Dívida
ecológica
Leonardo Boff, Teólogo da Libertação
Entre
as muitas dívidas que o Brasil possui, é a dívida ecológica uma das mais pesadas
por causa das conseqüências futuras que comporta. A ecologia é mais que uma
técnica de gerenciamento de recursos escassos. É antes uma arte e um novo padrão
de relacionamento para com a natureza fazendo com que atendamos de forma suficiente
às nossas demandas, sem sacrificar do sistema-Terra em consideração também
das gerações futuras. No sistema-Terra se encontram todos os ecossistemas
com seus devidos representantes. Mais que se ocupar com cada um deles,
tomado isoladamente, a ecologia se preocupa com as relações existentes
entre eles e todos com os seus respectivos meio-ambientes visando manter seu
equilíbrio dinâmico, sua preservação e regeneração.
As dívidas que temos, incidem sobre as quatro vertentes principais
da preocupação ecológica como veremos.
Temos uma dívida ecológico-ambiental formada pela insuficiente
qualidade de vida de nossa sociedade. Liquidamos cerca de 2/3 da floresta atlântica
e a cada dia se abatem 100 campos de futebol da floresta amazônica, quimicalizamos
grande parte dos alimentos, 53% da população não têm saneamento básico, desperdiçamos
quase metade da água que usamos e a atmosfera de nossas metrópoles é pesadamente
contaminada. Só saldaremos esta dívida com a moeda do respeito e do cuidado
para com a natureza.
Temos uma dívida ecológico-social formada pela injustiça
social. Estamos cansados de meio-ambiente. Queremos o ambiente inteiro. Quer
dizer, queremos o ser humano inserido nele criando relações com a natureza e
com os demais seres humanos de forma que possa comer com decência, trabalhar
para viver com qualidade, morar sem risco. Muitos administradores embelezam
as cidades com praças, monumentos e parques mas mantém um péssimo sistema de
segurança, abandonam os hospitais, descuidam do ensino de qualidade e não montam
uma estrutura adequada de água e esgoto. Aumentam a dívida ao invés de saldá-la.
Temos uma dívida ecológico-mental formada pelo excessivo
antropocentrismo que penetrou na nossa mente. Antropocentrismo é aquela
atitude que coloca o ser humano no centro de tudo e que imagina que as coisas
só têm razão de ser na medida em que se ordenam a ele que pode dispor delas
ao seu bel prazer. Ora, o ser humano somente entrou em cena quando 99,98%
da história do universo e da Terra estava concluída. Ele é um elo da corrente
da vida, embora singular. Há uma dívida a ser paga pelo sistema escolar que
não soube educar para a alteridade de raças, culturas e religiões. Dívida a
ser paga também pelas igrejas que não souberam criar a consciência da reverência,
da solidariedade cósmica e da responsabilidade pelo futuro comum.

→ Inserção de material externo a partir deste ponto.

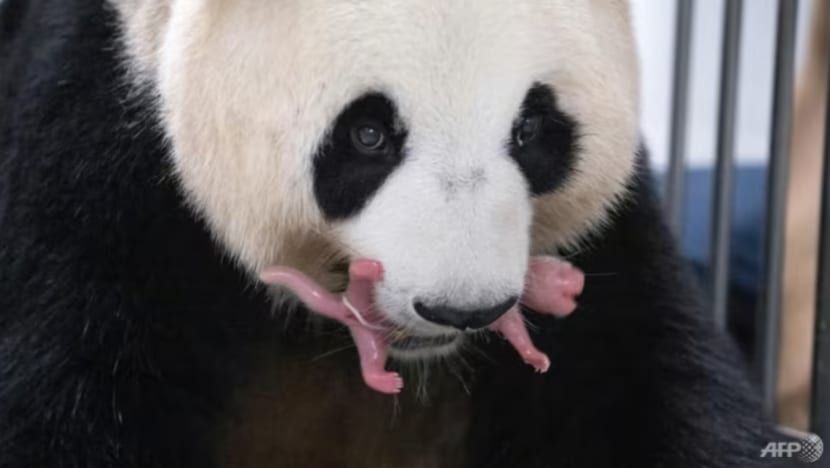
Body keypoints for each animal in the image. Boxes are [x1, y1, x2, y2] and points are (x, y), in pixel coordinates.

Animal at [0, 0, 787, 467]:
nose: (463, 309)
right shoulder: (97, 177)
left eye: (533, 129)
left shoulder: (606, 254)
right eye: (369, 134)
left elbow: (657, 387)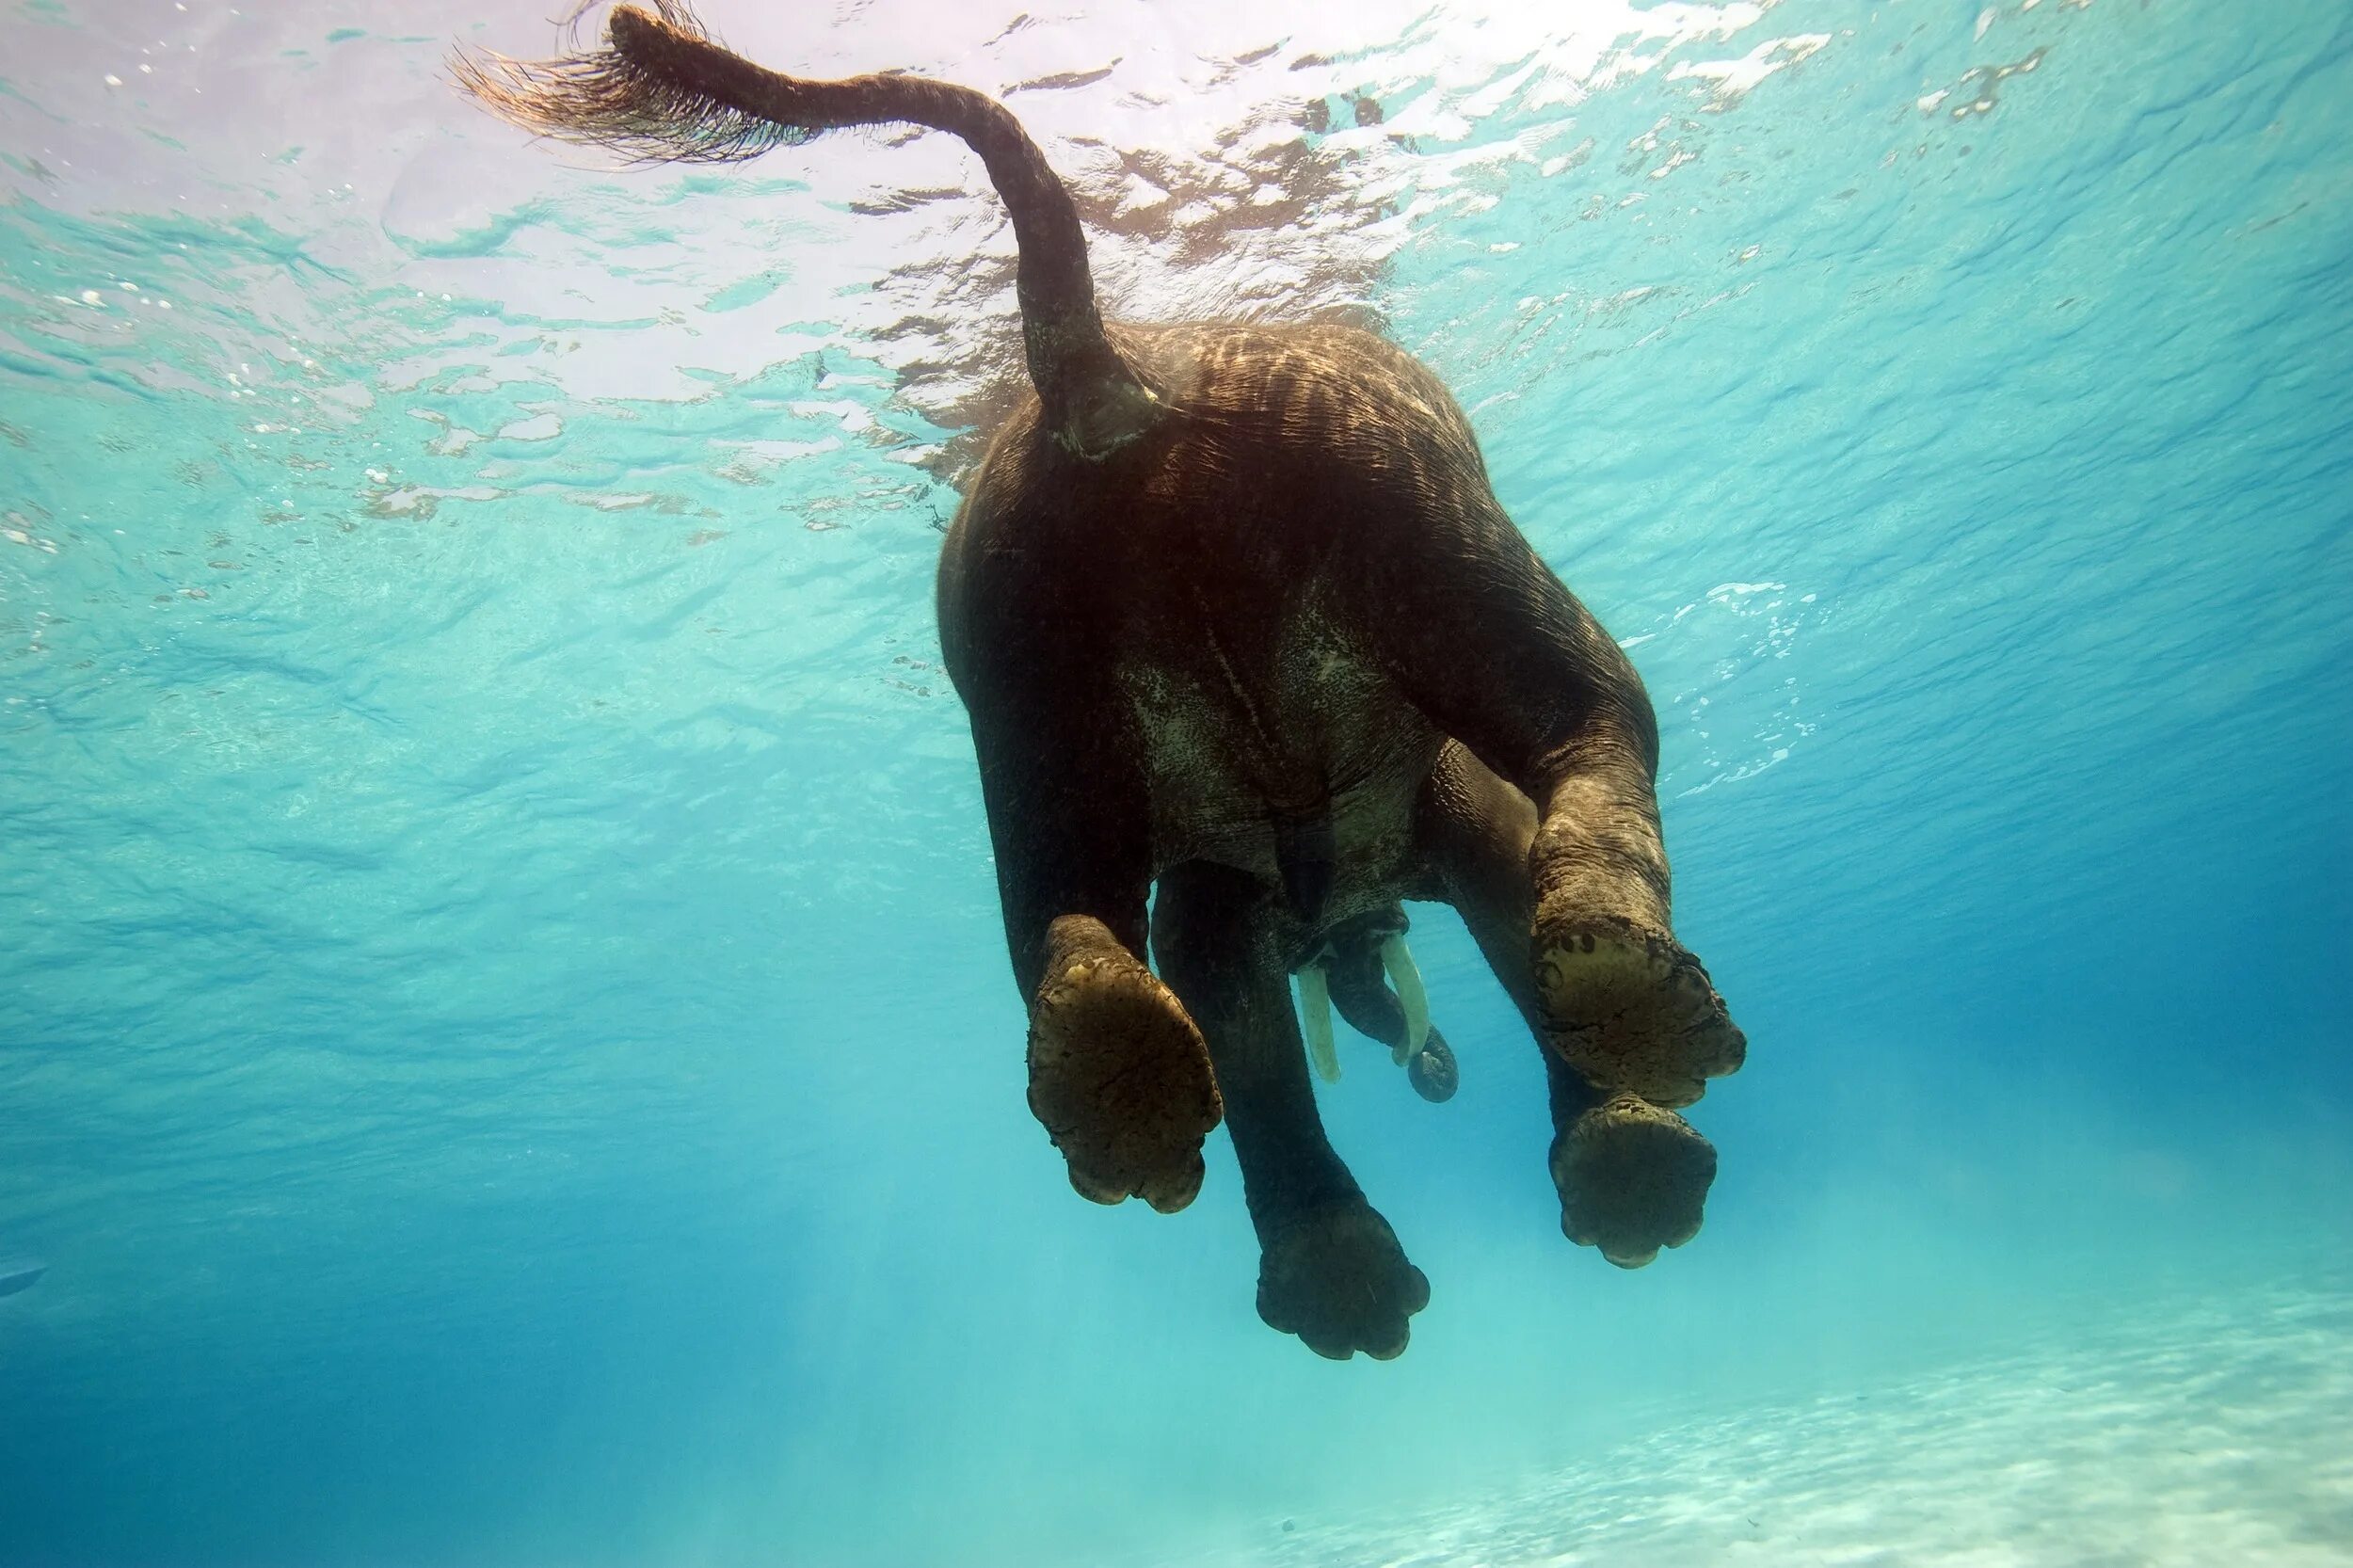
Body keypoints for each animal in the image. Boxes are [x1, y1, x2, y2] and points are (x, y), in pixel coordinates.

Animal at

Temos uma dívida ecológico-integral formada pela fragmentação
de nossos saberes. Cortamos a túnica inconsútil da realidade em mil pedacinhos
e os estudamos esquecendo que eram partes do todo. Desaprendemos a re-ligar
todas as coisas e a ver o universo num grão de areia. Só pagaremos esta dívida
se aprendermos a ver o todo e a nos reencantar.
Ao pagar não estamos perdendo mas ganhando em vida.